Among the entries below, only the lines from the one with "Our Partners" through the one with "college essay. Just" are to be retyped, exactly and without pictures.

Data under study section start

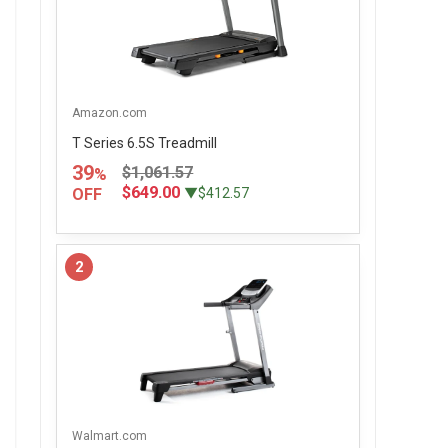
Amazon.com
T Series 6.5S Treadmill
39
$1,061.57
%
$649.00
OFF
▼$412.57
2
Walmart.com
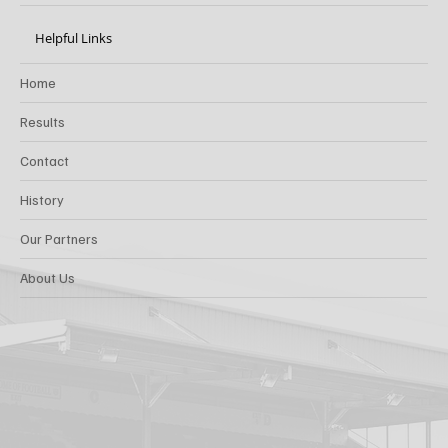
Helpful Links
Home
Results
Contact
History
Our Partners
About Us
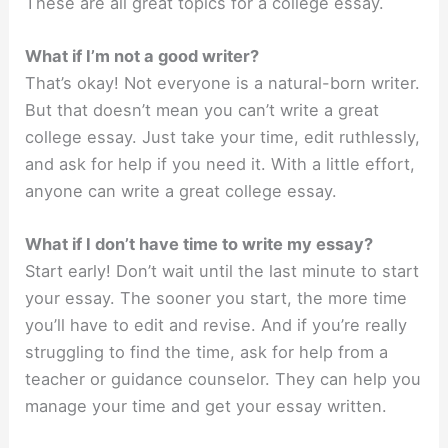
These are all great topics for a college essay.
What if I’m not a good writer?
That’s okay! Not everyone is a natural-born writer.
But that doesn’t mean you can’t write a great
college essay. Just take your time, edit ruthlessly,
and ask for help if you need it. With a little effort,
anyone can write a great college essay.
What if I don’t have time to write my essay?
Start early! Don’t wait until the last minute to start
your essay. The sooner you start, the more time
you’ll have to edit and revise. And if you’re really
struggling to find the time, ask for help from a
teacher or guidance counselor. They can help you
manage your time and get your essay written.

Data under study section end

### Exercise solution
Our Partners
About Us
These are all great topics for a college essay.
What if I’m not a good writer?
That’s okay! Not everyone is a natural-born writer.
But that doesn’t mean you can’t write a great
college essay. Just take your time, edit ruthlessly,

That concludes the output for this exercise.